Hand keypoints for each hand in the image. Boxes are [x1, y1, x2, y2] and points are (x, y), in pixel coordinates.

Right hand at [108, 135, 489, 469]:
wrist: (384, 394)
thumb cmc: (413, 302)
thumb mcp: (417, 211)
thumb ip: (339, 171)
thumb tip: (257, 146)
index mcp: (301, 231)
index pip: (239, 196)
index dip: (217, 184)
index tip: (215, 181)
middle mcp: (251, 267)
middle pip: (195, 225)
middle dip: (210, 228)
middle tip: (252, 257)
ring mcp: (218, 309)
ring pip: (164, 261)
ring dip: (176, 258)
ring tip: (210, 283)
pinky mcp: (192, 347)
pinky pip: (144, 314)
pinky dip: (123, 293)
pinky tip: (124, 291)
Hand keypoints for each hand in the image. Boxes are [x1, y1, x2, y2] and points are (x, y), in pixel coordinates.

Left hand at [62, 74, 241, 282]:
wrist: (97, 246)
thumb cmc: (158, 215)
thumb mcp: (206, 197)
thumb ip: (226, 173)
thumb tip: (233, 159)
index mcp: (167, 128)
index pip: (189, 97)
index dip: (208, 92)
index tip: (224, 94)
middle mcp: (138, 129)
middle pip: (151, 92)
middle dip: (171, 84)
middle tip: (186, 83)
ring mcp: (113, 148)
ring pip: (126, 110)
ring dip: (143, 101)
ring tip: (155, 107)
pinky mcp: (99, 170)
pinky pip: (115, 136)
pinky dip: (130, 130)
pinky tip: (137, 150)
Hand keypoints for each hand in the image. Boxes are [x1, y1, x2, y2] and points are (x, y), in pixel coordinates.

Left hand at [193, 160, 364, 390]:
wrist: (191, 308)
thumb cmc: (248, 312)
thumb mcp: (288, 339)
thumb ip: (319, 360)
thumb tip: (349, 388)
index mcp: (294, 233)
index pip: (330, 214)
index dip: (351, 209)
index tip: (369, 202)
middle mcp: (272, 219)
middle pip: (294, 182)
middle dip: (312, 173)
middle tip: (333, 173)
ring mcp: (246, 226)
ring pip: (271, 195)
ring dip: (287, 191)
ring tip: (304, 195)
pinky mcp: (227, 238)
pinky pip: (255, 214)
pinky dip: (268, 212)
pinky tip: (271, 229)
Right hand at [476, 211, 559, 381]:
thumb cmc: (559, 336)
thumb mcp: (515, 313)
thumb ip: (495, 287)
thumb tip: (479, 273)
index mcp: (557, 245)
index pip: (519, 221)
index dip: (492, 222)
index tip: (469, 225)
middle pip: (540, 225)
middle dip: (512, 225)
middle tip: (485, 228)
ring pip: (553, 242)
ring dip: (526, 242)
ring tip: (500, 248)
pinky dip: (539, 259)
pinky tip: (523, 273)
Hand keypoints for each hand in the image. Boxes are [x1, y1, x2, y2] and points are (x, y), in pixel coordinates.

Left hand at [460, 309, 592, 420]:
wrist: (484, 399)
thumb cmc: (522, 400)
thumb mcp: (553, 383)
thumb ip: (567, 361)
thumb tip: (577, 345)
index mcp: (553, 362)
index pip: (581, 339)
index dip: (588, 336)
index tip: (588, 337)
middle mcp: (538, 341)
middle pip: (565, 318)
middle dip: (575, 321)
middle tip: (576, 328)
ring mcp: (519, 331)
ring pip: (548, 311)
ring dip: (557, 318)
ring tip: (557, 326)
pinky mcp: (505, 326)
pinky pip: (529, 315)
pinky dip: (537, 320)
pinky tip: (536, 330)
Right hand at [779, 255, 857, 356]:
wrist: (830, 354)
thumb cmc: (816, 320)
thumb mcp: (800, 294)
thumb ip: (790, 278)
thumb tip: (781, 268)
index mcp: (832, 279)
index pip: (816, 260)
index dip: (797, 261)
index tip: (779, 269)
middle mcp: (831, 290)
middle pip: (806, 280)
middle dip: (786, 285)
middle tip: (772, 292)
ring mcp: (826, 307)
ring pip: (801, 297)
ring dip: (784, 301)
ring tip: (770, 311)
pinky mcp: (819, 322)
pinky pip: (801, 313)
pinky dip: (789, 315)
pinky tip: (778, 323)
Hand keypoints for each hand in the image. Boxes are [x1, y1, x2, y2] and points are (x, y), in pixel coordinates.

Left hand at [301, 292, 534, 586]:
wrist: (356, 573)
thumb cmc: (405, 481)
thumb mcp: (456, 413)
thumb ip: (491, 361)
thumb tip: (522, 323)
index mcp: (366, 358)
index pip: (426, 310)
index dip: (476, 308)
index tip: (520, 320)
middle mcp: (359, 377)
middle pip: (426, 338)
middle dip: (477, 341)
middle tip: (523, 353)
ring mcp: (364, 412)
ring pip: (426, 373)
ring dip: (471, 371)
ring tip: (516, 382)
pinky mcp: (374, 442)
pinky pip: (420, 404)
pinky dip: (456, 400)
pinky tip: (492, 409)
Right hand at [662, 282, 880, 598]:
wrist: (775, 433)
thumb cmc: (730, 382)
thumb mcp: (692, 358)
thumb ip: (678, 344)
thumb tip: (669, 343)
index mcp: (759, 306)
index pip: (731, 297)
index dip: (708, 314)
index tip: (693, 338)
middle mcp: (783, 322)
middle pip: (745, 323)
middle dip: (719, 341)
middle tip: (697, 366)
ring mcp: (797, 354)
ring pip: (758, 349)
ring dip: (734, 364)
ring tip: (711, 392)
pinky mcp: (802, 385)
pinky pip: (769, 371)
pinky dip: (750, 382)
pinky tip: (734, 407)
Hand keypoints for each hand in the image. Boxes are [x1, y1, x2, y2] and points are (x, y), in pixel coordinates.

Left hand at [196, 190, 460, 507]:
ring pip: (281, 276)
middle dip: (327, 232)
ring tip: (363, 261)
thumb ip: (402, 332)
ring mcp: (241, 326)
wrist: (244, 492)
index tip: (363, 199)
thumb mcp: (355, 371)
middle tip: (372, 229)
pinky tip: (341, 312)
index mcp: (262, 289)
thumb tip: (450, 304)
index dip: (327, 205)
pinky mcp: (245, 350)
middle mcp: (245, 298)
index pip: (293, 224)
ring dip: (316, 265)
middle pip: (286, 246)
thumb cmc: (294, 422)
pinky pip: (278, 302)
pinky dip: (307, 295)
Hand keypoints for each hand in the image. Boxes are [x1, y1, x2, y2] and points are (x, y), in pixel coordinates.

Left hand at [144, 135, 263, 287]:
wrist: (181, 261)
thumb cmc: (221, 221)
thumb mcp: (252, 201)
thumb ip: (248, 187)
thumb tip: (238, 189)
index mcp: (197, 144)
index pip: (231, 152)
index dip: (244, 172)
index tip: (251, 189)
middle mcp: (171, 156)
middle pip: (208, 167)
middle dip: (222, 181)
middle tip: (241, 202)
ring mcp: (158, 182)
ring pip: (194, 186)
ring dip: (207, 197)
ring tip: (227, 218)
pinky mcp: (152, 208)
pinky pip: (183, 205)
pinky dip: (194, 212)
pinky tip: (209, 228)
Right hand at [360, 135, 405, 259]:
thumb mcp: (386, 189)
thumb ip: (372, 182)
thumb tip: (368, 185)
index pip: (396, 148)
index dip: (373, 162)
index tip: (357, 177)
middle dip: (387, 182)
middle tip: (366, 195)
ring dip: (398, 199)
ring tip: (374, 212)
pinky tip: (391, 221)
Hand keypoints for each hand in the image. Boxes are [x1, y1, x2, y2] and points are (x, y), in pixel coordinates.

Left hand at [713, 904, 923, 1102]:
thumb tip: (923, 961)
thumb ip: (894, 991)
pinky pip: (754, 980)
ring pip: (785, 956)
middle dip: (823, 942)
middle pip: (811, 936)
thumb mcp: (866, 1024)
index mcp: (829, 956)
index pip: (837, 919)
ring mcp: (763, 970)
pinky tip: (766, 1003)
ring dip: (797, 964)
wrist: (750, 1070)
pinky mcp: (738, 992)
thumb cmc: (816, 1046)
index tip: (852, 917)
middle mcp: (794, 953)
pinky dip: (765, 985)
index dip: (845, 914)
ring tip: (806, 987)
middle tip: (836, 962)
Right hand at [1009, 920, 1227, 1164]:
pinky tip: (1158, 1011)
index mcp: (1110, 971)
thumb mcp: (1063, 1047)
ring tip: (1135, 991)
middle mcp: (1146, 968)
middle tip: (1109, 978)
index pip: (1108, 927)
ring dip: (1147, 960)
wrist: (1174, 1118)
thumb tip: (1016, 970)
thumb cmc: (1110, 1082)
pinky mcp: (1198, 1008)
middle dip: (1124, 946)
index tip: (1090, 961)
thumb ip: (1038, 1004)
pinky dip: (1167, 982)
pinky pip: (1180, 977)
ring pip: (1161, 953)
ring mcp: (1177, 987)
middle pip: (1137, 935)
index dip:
────────────────
§ **TASK DESCRIPTION**:
Beginning at the line above that contains "pinky pip: (278, 302)", return each line exactly through the line that contains "middle tip: (241, 202)", and no others.

§ **RESPONSE TO THE TASK**:
pinky pip: (278, 302)
pinky dip: (307, 295)
Hand keypoints for each hand in the image. Boxes are [x1, y1, x2, y2] and points are (x, y), in pixel coordinates.

Left hand at [144, 135, 263, 287]:
wrist: (181, 261)
thumb cmc: (221, 221)
thumb mcp: (252, 201)
thumb ip: (248, 187)
thumb tip: (238, 189)
index mcp: (197, 144)
index pip: (231, 152)
index dip: (244, 172)
index tip: (251, 189)
middle mcp: (171, 156)
middle pip: (208, 167)
middle dip: (222, 181)
middle tip: (241, 202)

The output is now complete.